Thursday, April 11, 2013

On Board the Bateel

On Board the Bateel was the first piece I wrote for this blog. It was completed during my studies on the relationship between art and the sea in Kuwait.

It's the story of one kept man, serving on a diving ship and battling temptation.
I kept a lot of the original sea terms in there to make it more authentic. I didn't provide any glossary at the end, but I might in the future.

I'm swimming in murky water, pretty much blind, commenting or leaving any notes, will surely help steer me true.

                                                      Picture taken from Al-Qabas newspaper.


    It was stifling. The heat was unbearable, and we hadn’t hit a strand of wind in the course of two weeks. My measly belongings were soaked through, not with any water, but of the endless stream of sweat that gathered all around me. Being a Seeb was hard, I didn’t get my chance under the water, even though it was all my eyes would need to be focused on, to protect my diver. The beating down of the sun on my already broken skin, was nothing compared to the dry rub of the ropes, on my cracked, dry palms, as with rehearsed movement, I pull the divers up.
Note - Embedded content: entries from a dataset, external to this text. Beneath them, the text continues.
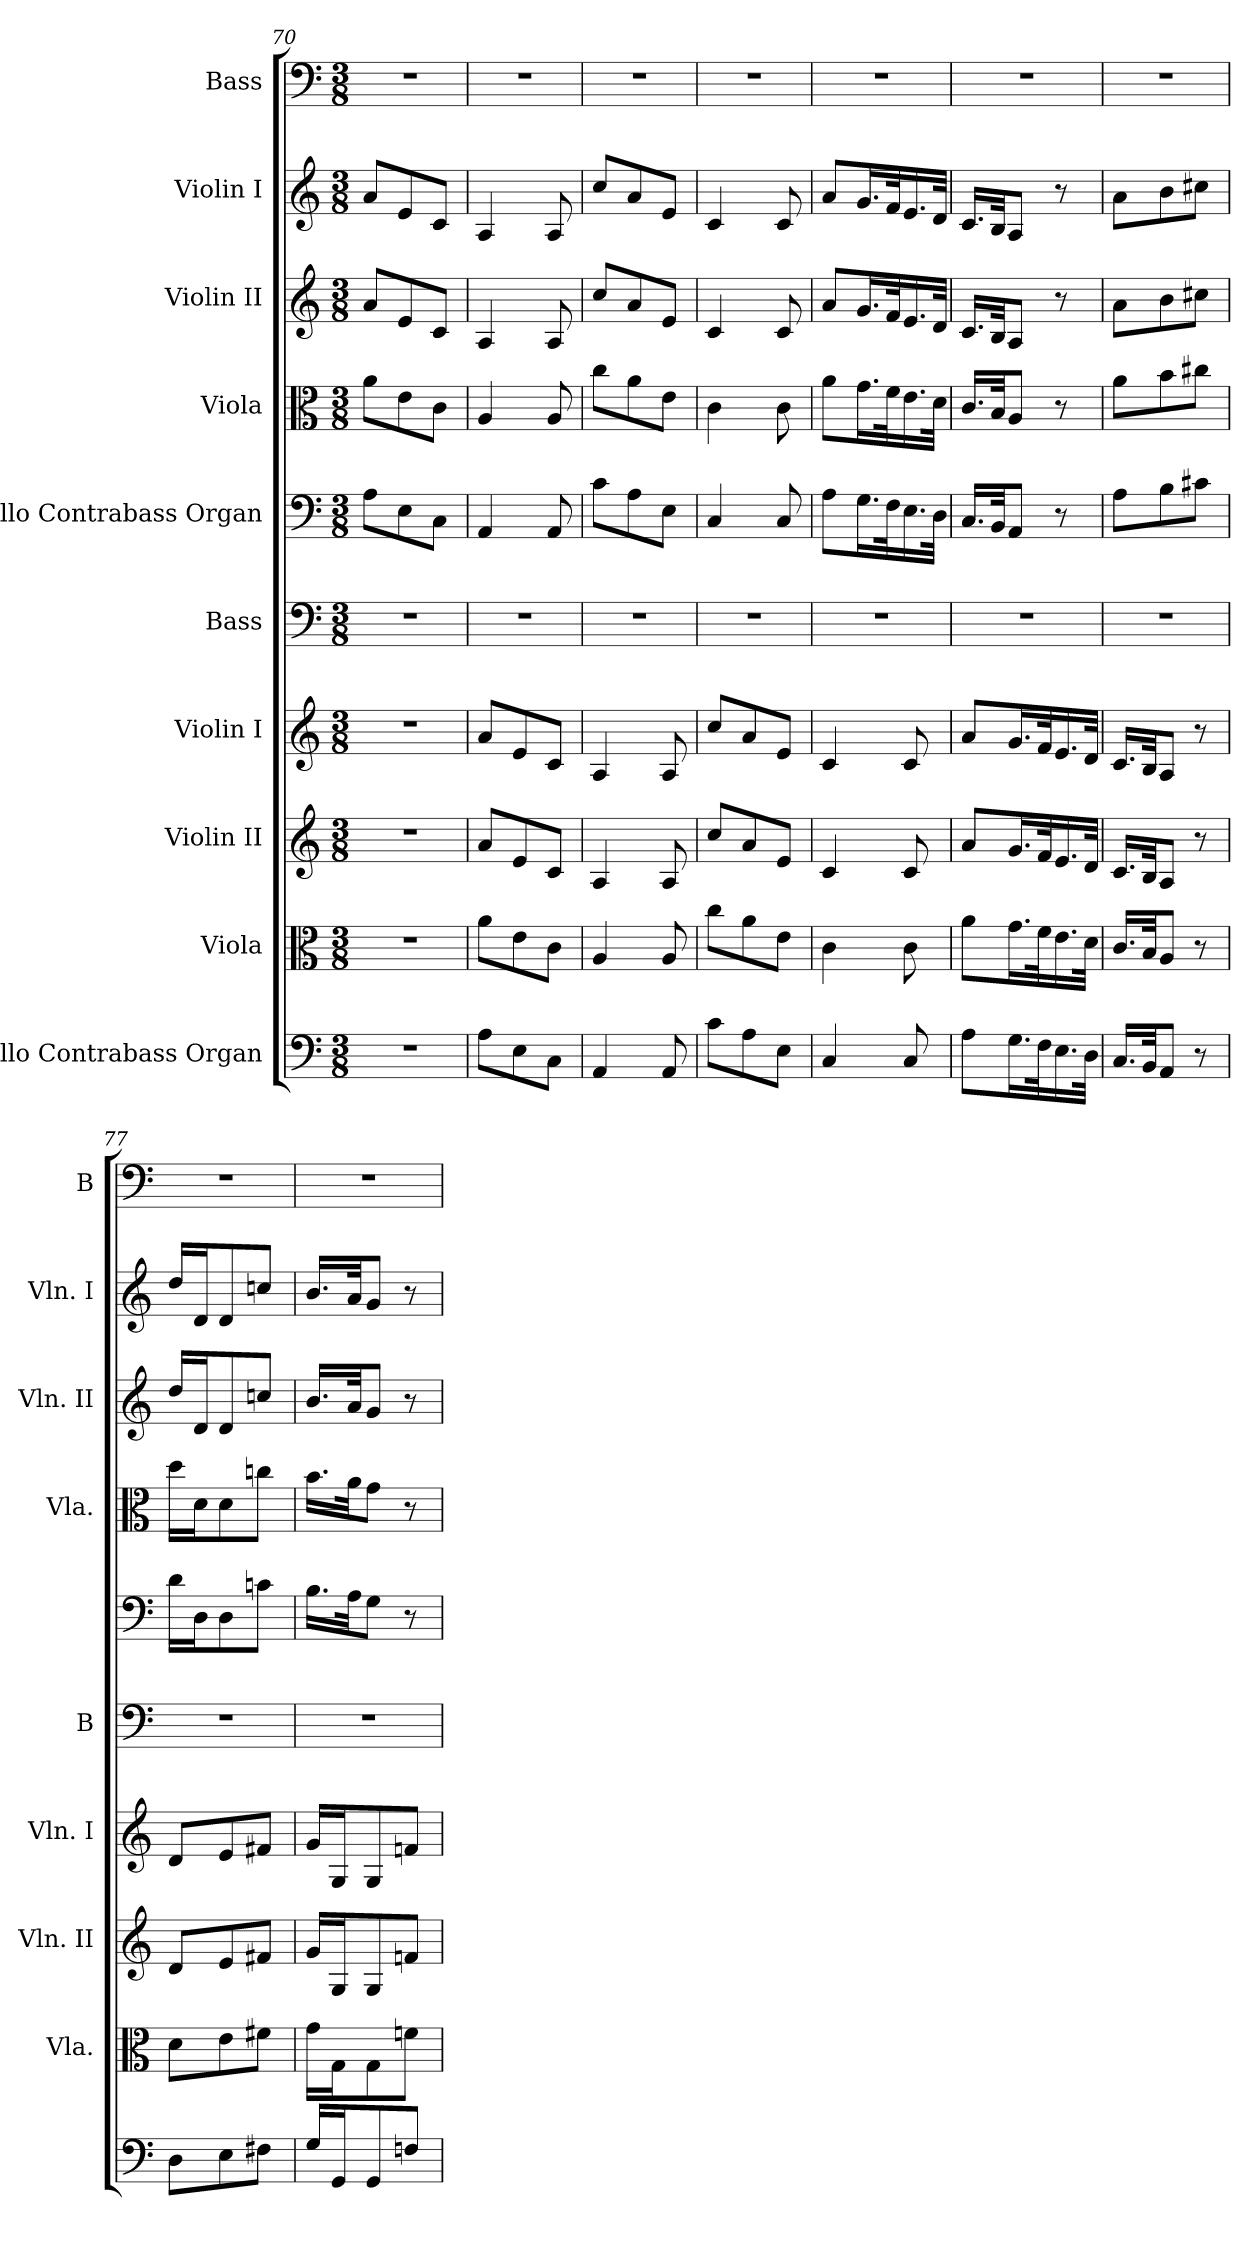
**kern	**kern	**kern	**kern	**kern	**kern	**kern	**kern	**kern	**kern
*part10	*part9	*part8	*part7	*part6	*part5	*part4	*part3	*part2	*part1
*staff10	*staff9	*staff8	*staff7	*staff6	*staff5	*staff4	*staff3	*staff2	*staff1
*I"Cello Contrabass Organ	*I"Viola	*I"Violin II	*I"Violin I	*I"Bass	*I"Cello Contrabass Organ	*I"Viola	*I"Violin II	*I"Violin I	*I"Bass
*	*I'Vla.	*I'Vln. II	*I'Vln. I	*I'B	*	*I'Vla.	*I'Vln. II	*I'Vln. I	*I'B
*clefF4	*clefC3	*clefG2	*clefG2	*clefF4	*clefF4	*clefC3	*clefG2	*clefG2	*clefF4
*k[]	*k[]	*k[]	*k[]	*k[]	*k[]	*k[]	*k[]	*k[]	*k[]
*C:	*C:	*C:	*C:	*C:	*C:	*C:	*C:	*C:	*C:
*M3/8	*M3/8	*M3/8	*M3/8	*M3/8	*M3/8	*M3/8	*M3/8	*M3/8	*M3/8
=70	=70	=70	=70	=70	=70	=70	=70	=70	=70
4.r	4.r	4.r	4.r	4.r	8A\L	8a\L	8a/L	8a/L	4.r
.	.	.	.	.	8E\	8e\	8e/	8e/	.
.	.	.	.	.	8C\J	8c\J	8c/J	8c/J	.
=71	=71	=71	=71	=71	=71	=71	=71	=71	=71
8A\L	8a\L	8a/L	8a/L	4.r	4AA/	4A/	4A/	4A/	4.r
8E\	8e\	8e/	8e/	.	.	.	.	.	.
8C\J	8c\J	8c/J	8c/J	.	8AA/	8A/	8A/	8A/	.
=72	=72	=72	=72	=72	=72	=72	=72	=72	=72
4AA/	4A/	4A/	4A/	4.r	8c\L	8cc\L	8cc/L	8cc/L	4.r
.	.	.	.	.	8A\	8a\	8a/	8a/	.
8AA/	8A/	8A/	8A/	.	8E\J	8e\J	8e/J	8e/J	.
=73	=73	=73	=73	=73	=73	=73	=73	=73	=73
8c\L	8cc\L	8cc/L	8cc/L	4.r	4C/	4c\	4c/	4c/	4.r
8A\	8a\	8a/	8a/	.	.	.	.	.	.
8E\J	8e\J	8e/J	8e/J	.	8C/	8c\	8c/	8c/	.
=74	=74	=74	=74	=74	=74	=74	=74	=74	=74
4C/	4c\	4c/	4c/	4.r	8A\L	8a\L	8a/L	8a/L	4.r
.	.	.	.	.	16.G\L	16.g\L	16.g/L	16.g/L	.
.	.	.	.	.	32F\k	32f\k	32f/k	32f/k	.
8C/	8c\	8c/	8c/	.	16.E\	16.e\	16.e/	16.e/	.
.	.	.	.	.	32D\JJk	32d\JJk	32d/JJk	32d/JJk	.
=75	=75	=75	=75	=75	=75	=75	=75	=75	=75
8A\L	8a\L	8a/L	8a/L	4.r	16.C/LL	16.c/LL	16.c/LL	16.c/LL	4.r
.	.	.	.	.	32BB/Jk	32B/Jk	32B/Jk	32B/Jk	.
16.G\L	16.g\L	16.g/L	16.g/L	.	8AA/J	8A/J	8A/J	8A/J	.
32F\k	32f\k	32f/k	32f/k	.	.	.	.	.	.
16.E\	16.e\	16.e/	16.e/	.	8r	8r	8r	8r	.
32D\JJk	32d\JJk	32d/JJk	32d/JJk	.	.	.	.	.	.
=76	=76	=76	=76	=76	=76	=76	=76	=76	=76
16.C/LL	16.c/LL	16.c/LL	16.c/LL	4.r	8A\L	8a\L	8a\L	8a\L	4.r
32BB/Jk	32B/Jk	32B/Jk	32B/Jk	.	.	.	.	.	.
8AA/J	8A/J	8A/J	8A/J	.	8B\	8b\	8b\	8b\	.
8r	8r	8r	8r	.	8c#X\J	8cc#X\J	8cc#X\J	8cc#X\J	.
=77	=77	=77	=77	=77	=77	=77	=77	=77	=77
8D\L	8d\L	8d/L	8d/L	4.r	16d\LL	16dd\LL	16dd/LL	16dd/LL	4.r
.	.	.	.	.	16D\J	16d\J	16d/J	16d/J	.
8E\	8e\	8e/	8e/	.	8D\	8d\	8d/	8d/	.
8F#X\J	8f#X\J	8f#X/J	8f#X/J	.	8cni\J	8ccni\J	8ccni/J	8ccni/J	.
=78	=78	=78	=78	=78	=78	=78	=78	=78	=78
16G/LL	16g\LL	16g/LL	16g/LL	4.r	16.B\LL	16.b\LL	16.b/LL	16.b/LL	4.r
16GG/J	16G\J	16G/J	16G/J	.	.	.	.	.	.
.	.	.	.	.	32A\Jk	32a\Jk	32a/Jk	32a/Jk	.
8GG/	8G\	8G/	8G/	.	8G\J	8g\J	8g/J	8g/J	.
8Fni/J	8fni\J	8fni/J	8fni/J	.	8r	8r	8r	8r	.
=	=	=	=	=	=	=	=	=	=
*-	*-	*-	*-	*-	*-	*-	*-	*-	*-
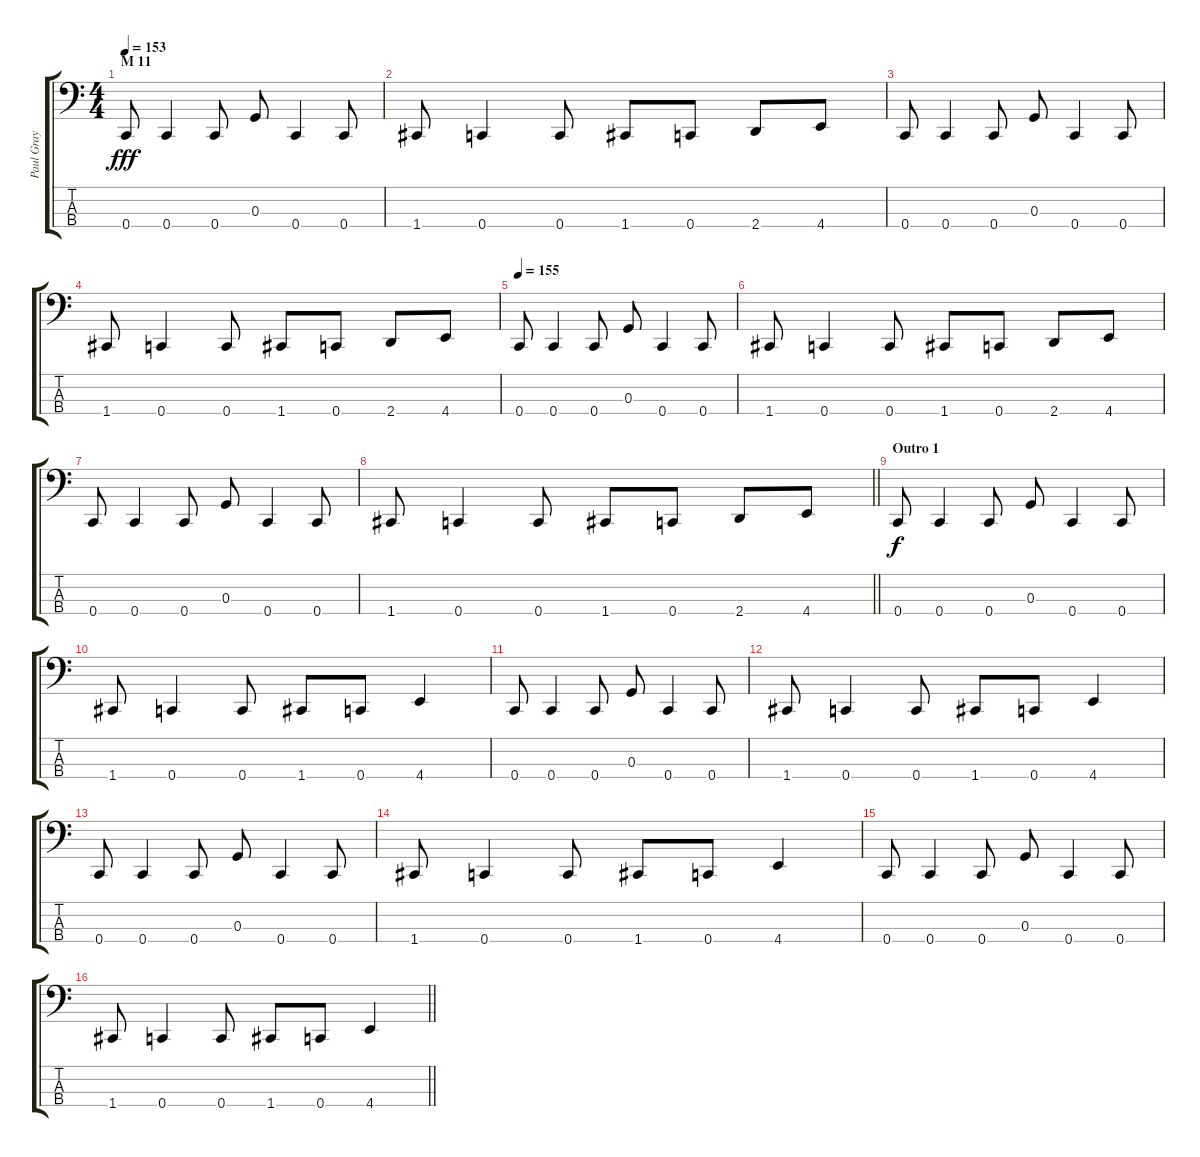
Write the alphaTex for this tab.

\track ("Paul Gray" "Paul Gray") {instrument electricbasspick}
\staff {score tabs}
\tuning (F2 C2 G1 C1) {hide}
\ts (4 4)
\section ("" "M 11")
\tempo 153
\clef f4
\ks c
0.4.8{dy fff} 0.4.4 0.4.8 0.3.8 0.4.4 0.4.8 |
1.4.8 0.4.4 0.4.8 1.4.8 0.4.8 2.4.8 4.4.8 |
0.4.8 0.4.4 0.4.8 0.3.8 0.4.4 0.4.8 |
1.4.8 0.4.4 0.4.8 1.4.8 0.4.8 2.4.8 4.4.8 |
\tempo 155
0.4.8 0.4.4 0.4.8 0.3.8 0.4.4 0.4.8 |
1.4.8 0.4.4 0.4.8 1.4.8 0.4.8 2.4.8 4.4.8 |
0.4.8 0.4.4 0.4.8 0.3.8 0.4.4 0.4.8 |
\barLineRight lightlight
1.4.8 0.4.4 0.4.8 1.4.8 0.4.8 2.4.8 4.4.8 |
\section ("" "Outro 1")
0.4.8{dy f volume 13} 0.4.4 0.4.8 0.3.8 0.4.4 0.4.8 |
1.4.8 0.4.4 0.4.8 1.4.8 0.4.8 4.4.4 |
0.4.8 0.4.4 0.4.8 0.3.8 0.4.4 0.4.8 |
1.4.8 0.4.4 0.4.8 1.4.8 0.4.8 4.4.4 |
0.4.8 0.4.4 0.4.8 0.3.8 0.4.4 0.4.8 |
1.4.8 0.4.4 0.4.8 1.4.8 0.4.8 4.4.4 |
0.4.8 0.4.4 0.4.8 0.3.8 0.4.4 0.4.8 |
\barLineRight lightlight
1.4.8 0.4.4 0.4.8 1.4.8 0.4.8 4.4.4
Adel, that was his name, my diver this time. We’d been partnered from the start, our semi-bunks touching on all angles, but never us. No, there was an unspoken rule on the ship, here amidst God fearing men, and men who relied on his grace to return; no matter the urge, kill it, kill it with pain, or it will be done for you.

But, it wasn’t just that, the men wouldn’t give me the grace of being called a man, because I was owned. Women would pass by me with no need to cover their modesty, no head cover, because I was a slave, less than a man, and here at sea, it was no exception. I was used to work at sea, because my owner’s son, Salman was here as an apprentice just like his brothers before him, and I served them just as I serve him now. I was also sent as protection, and to distinguish his social class. But being on a ship, even as a servant, I was required to pay to eat, that’s why they employed me as Seeb.

Adel’s rope jerked in my hands, just a tiny bit of a vibration, but it was enough to get my attention, and I pulled. Adel’s face was the first thing I saw out of the water, then his cleanly shaved scalp, with little droplets of water sliding down his tanned skin. A body that spent so much time in water, should glow in a lighter shade, but the bodies of the divers were anything but light. Their almost nude apparel was the dress code on the ship, and it was never a necessity for them to dress before they dried completely under our scorching sun, or before the Nokhitha announced they’d stop for the day.

Adel was the perfect shade of honeysweet dates, and was by  no means skinny. He was athletic, as any good diver was, and when he smiled, there was a boyish innocence the sea had not seized yet, in the set of his mouth.

I closed my eyes after the meal, I couldn’t consume anymore rice, not when it was so hard to breathe, so hard to escape the dryness of everything without wanting  to plunge headfirst in the sea. Adel also left his edge of the round tray of rice, that gap closing behind him quickly.

Adel looked at me with concern in his eyes, we had not had our first case of a possession on the ship yet, did Adel think it would be me who’d let go first? I gave the man my back, stuffing the last of the clean undershirts under my head.

Adel lay on his own, and asked me to sing. I turned to look at the man, shock written all over my features for sure. Adel smiled, the left side curving upward, his cheek almost touching his left eye, it was boyish, mischievous and secretive. There was much about it that held promise, affection and hope. I wondered how Adel knew, did the man keep an eye on me as I do on that little patch of water that I know he is folded under? Were my tones a constant vibration felt through the one thing that binds us together in the sea, the rope? Adel answered as if he’d been listening to my heart all along.

“I heard you, on Jassem’s Boam, five months ago. Your hands were soaked with grease and the dust of limestone, hard at work scrubbing at the wood while you composed line after line. I thought, whoever she was, she was not fit for this man, not with this kind of zuhairiyah.”

What could I say, to the man who inspired that very same zuhairiyah, over and over again? The man who’s mere mention set a haze on the pain of skin blazed from the sun, and palms chaffed from rope. So I sang in whispers, line after line of longing, despair and a throbbing ache that doesn’t get dull, not by hours at sea, nor the minor relief of constant servitude; I sang of unrequited love, and all I wanted was to reach over to him, and pull the knot of his only defense of fabric left, over the both of us.

Adel’s eyes were closed, my voice, or my thoughts, whichever came rushing at him first, earning a nod of understanding. I smiled at him now, the heat forgotten for that moment.